Verilen metin =>
──────────

İsmini medyada sık sık duyduğumuz Diyarbakır şehri Acaba bu şehir hakkında bildiklerimizin ne kadarı gerçek, ne kadarı sanal? Gerçekte ne biliyoruz Diyarbakır hakkında?... Acaba bilmemiz gerekenlerin, bildiklerimizden birkaç yüz kat fazla olduğunu biliyor muyuz? Daha düne kadar nasıl bir şehir olduğunu bile biliyor muyuz?

──────────

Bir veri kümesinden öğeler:
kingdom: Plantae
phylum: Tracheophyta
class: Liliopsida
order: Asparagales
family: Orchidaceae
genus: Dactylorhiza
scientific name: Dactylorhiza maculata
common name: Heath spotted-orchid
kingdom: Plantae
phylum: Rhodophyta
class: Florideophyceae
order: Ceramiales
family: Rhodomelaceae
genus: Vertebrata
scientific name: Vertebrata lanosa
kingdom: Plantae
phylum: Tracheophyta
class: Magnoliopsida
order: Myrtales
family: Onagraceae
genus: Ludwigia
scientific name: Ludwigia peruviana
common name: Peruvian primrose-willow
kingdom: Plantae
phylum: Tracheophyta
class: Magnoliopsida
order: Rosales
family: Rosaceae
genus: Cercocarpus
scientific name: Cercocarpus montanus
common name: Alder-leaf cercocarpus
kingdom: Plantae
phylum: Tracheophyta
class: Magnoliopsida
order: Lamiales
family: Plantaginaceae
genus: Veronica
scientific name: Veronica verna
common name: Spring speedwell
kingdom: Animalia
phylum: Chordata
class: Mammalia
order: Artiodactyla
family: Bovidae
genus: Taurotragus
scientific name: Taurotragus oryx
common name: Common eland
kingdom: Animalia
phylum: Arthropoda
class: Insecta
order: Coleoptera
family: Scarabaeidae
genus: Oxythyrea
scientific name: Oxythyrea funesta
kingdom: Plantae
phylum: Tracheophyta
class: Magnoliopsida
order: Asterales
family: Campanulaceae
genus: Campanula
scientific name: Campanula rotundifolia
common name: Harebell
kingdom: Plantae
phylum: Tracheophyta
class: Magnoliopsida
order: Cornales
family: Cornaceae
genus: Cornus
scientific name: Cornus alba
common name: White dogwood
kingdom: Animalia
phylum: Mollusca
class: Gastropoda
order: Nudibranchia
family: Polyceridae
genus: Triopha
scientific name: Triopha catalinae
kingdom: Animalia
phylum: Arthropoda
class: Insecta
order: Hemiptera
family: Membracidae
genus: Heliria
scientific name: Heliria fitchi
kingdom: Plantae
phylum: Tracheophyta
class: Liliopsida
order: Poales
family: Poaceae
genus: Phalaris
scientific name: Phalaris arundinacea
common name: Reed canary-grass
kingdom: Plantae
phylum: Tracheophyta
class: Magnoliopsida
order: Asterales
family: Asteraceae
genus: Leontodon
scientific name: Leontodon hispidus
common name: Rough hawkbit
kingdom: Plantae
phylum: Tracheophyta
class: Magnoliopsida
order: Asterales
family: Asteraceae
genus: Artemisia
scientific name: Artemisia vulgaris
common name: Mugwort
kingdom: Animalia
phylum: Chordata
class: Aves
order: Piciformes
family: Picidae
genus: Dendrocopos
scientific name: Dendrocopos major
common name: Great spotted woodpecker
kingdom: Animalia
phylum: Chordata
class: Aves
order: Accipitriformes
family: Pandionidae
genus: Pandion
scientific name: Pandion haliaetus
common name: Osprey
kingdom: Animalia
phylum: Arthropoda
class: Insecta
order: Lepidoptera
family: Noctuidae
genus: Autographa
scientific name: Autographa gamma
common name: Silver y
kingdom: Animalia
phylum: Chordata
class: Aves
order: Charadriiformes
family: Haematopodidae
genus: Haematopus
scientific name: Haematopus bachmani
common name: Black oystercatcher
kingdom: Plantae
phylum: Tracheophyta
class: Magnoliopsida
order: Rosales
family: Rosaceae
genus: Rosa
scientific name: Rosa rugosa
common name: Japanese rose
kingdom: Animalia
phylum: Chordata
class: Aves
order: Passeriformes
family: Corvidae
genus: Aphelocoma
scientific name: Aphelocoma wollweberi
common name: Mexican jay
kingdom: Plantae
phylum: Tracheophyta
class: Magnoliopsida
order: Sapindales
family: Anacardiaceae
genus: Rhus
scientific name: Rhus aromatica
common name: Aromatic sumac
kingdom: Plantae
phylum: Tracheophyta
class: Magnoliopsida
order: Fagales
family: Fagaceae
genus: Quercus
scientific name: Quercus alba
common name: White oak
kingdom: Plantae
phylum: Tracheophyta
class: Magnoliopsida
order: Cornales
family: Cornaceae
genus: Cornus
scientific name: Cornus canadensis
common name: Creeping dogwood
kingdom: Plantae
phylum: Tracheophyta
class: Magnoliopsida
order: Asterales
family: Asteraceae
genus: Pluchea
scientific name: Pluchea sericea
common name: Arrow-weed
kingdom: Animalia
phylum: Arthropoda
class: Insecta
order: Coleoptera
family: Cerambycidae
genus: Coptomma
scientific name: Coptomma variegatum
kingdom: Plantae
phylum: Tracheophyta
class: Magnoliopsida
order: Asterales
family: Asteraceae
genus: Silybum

──────────

Yazılı görev 1 => Diyarbakır hakkındaki metinde "İsmini medyada sık" sözleriyle başlayıp "bile biliyor muyuz?" sözlerine kadar süren bölümü hiç değiştirmeden tekrarlayın.
Yazılı görev 2 => Diyarbakır hakkındaki metne göre bu şehrin ismini sık sık nerede duyuyoruz?

Çözümlü cevap 1 =>
İsmini medyada sık sık duyduğumuz Diyarbakır şehri Acaba bu şehir hakkında bildiklerimizin ne kadarı gerçek, ne kadarı sanal? Gerçekte ne biliyoruz Diyarbakır hakkında?... Acaba bilmemiz gerekenlerin, bildiklerimizden birkaç yüz kat fazla olduğunu biliyor muyuz? Daha düne kadar nasıl bir şehir olduğunu bile biliyor muyuz?

Çözümlü cevap 2 => Medyada.